Influence of QD Morphology on Photoluminescence in GaSb/GaAs Multilayers

Due to the predicted composition and strain dependence of type I versus type II band offsets, GaSb/GaAs quantum dots (QDs) are promising for a variety of optoelectronic applications. For GaSb/GaAs multilayers, atomic structures ranging from QDs, quantum rings and clusters have been observed, with photoluminescence (PL) energies ranging from 0.9 to 1.3eV. However, the association of these emission energies with specific nanostructure morphologies remains elusive. We investigate the structural and optical properties of GaSb/GaAs multilayers, with and without 3D nanostructures, using cross-sectional transmission electron microscopy, atom probe tomography (APT), and PL. In both cases, we find PL energies at 1.33eV and 1.49eV, which are attributed to 2D GaSb(As) layers and the GaAs matrix, respectively.
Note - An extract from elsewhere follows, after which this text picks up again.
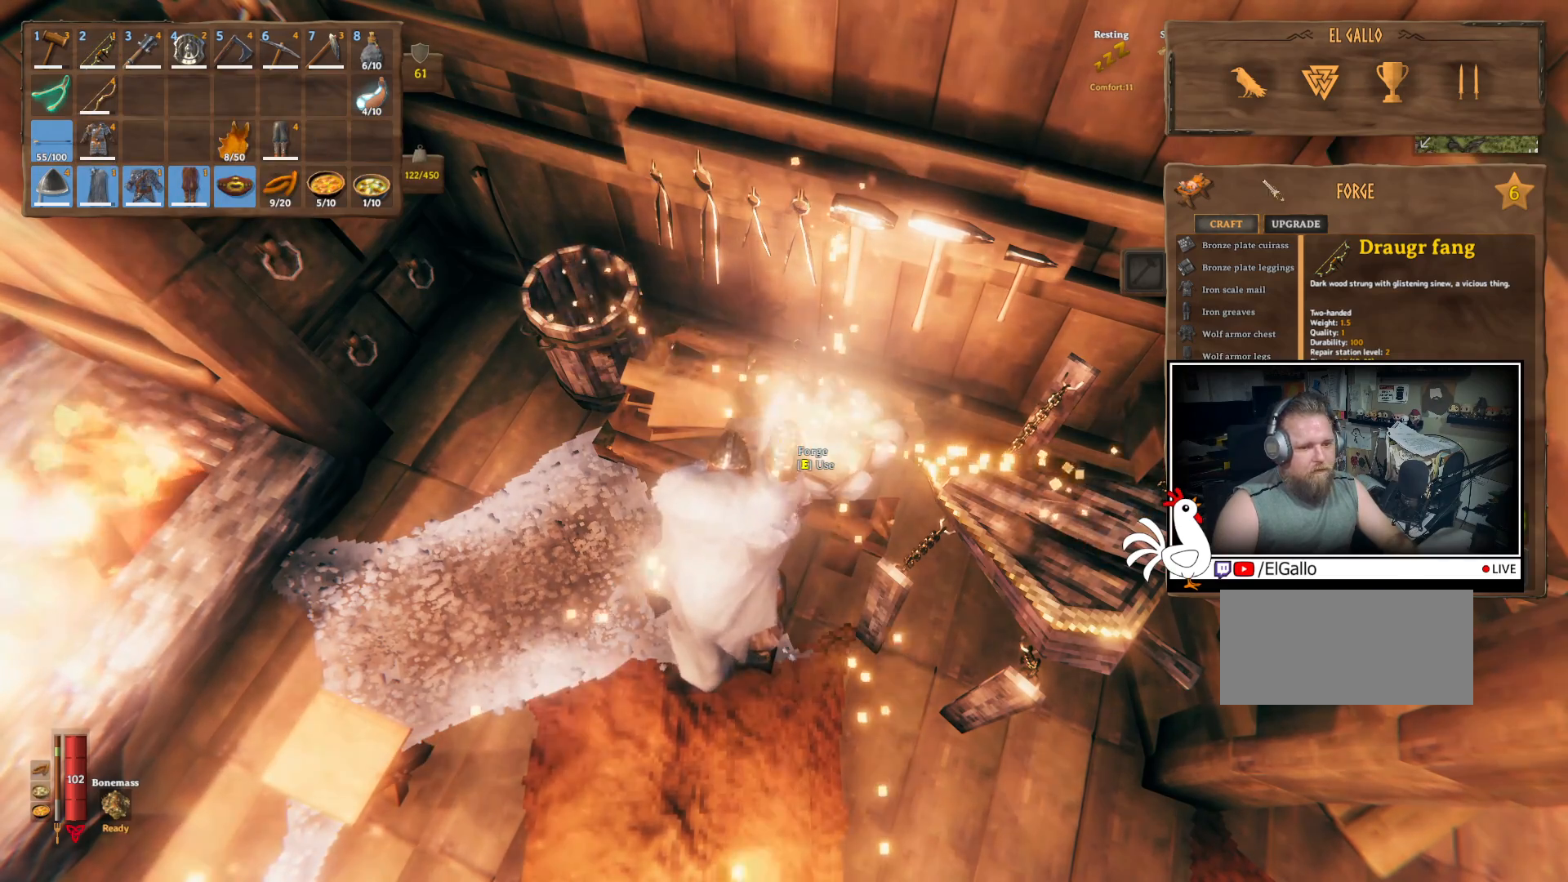
{"keys": [], "mouse": [], "events": [[417, "mouse_left", "down"], [500, "mouse_left", "up"]]}
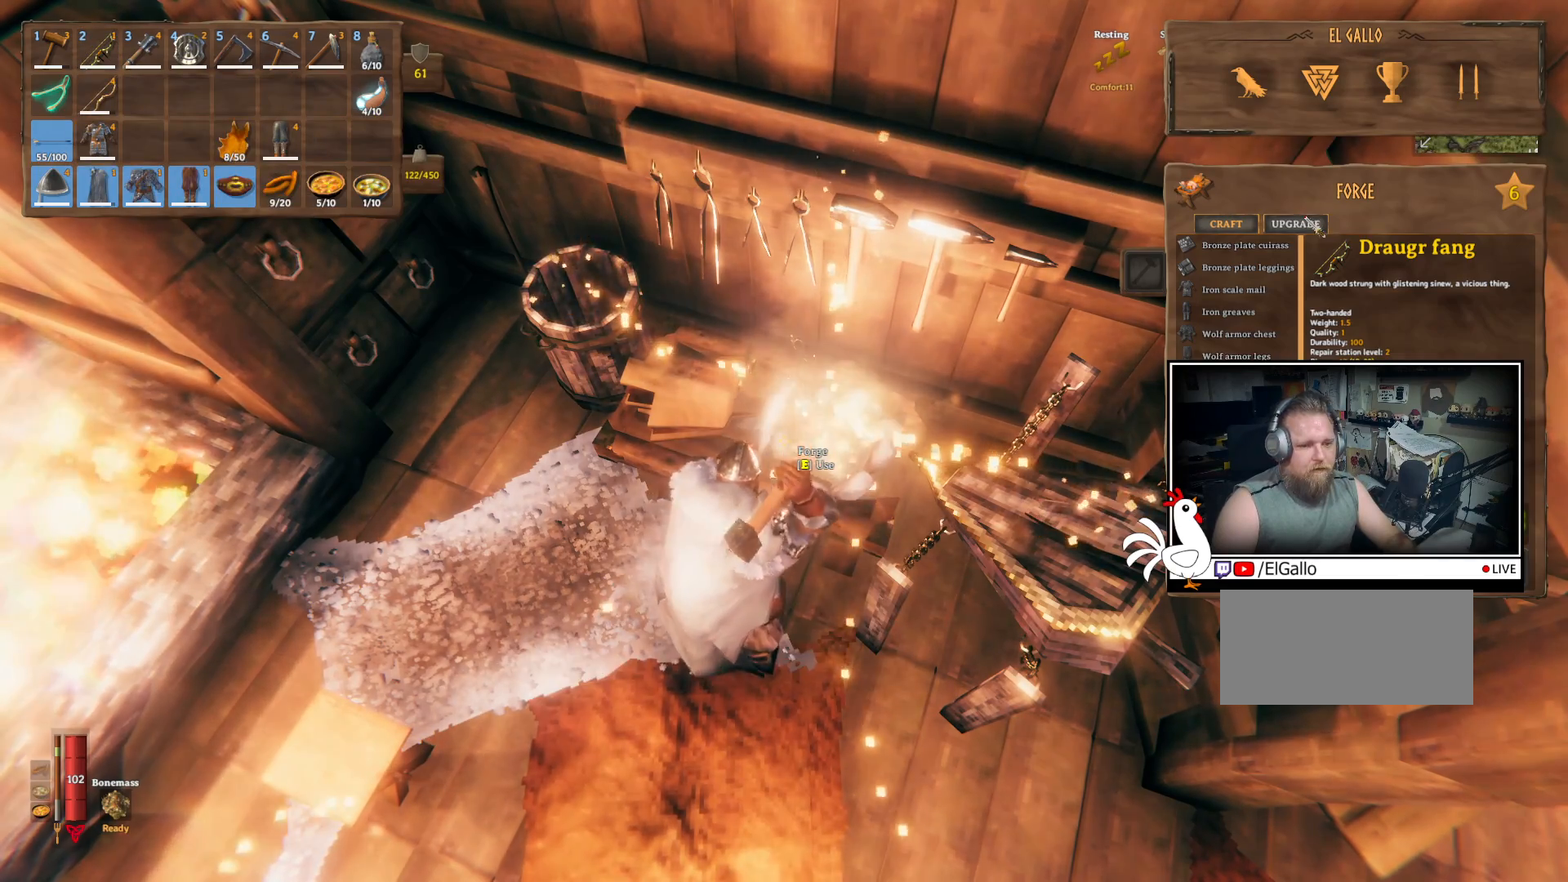
{"keys": [], "mouse": [], "events": []}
For the case with 3D nanostructures, both individual QDs and circular arrangements of QDs, termed QD-rings, are observed. For both cases, Sb-rich cores are apparent, with x_Sb up to 0.40 (individual QDs) and 0.25 (QD-rings). Thus, we attribute 1.08 eV and 1.2 eV emissions to the individual QDs and QD-rings, respectively. Local measurements of the electronic states using scanning tunneling spectroscopy will also be presented.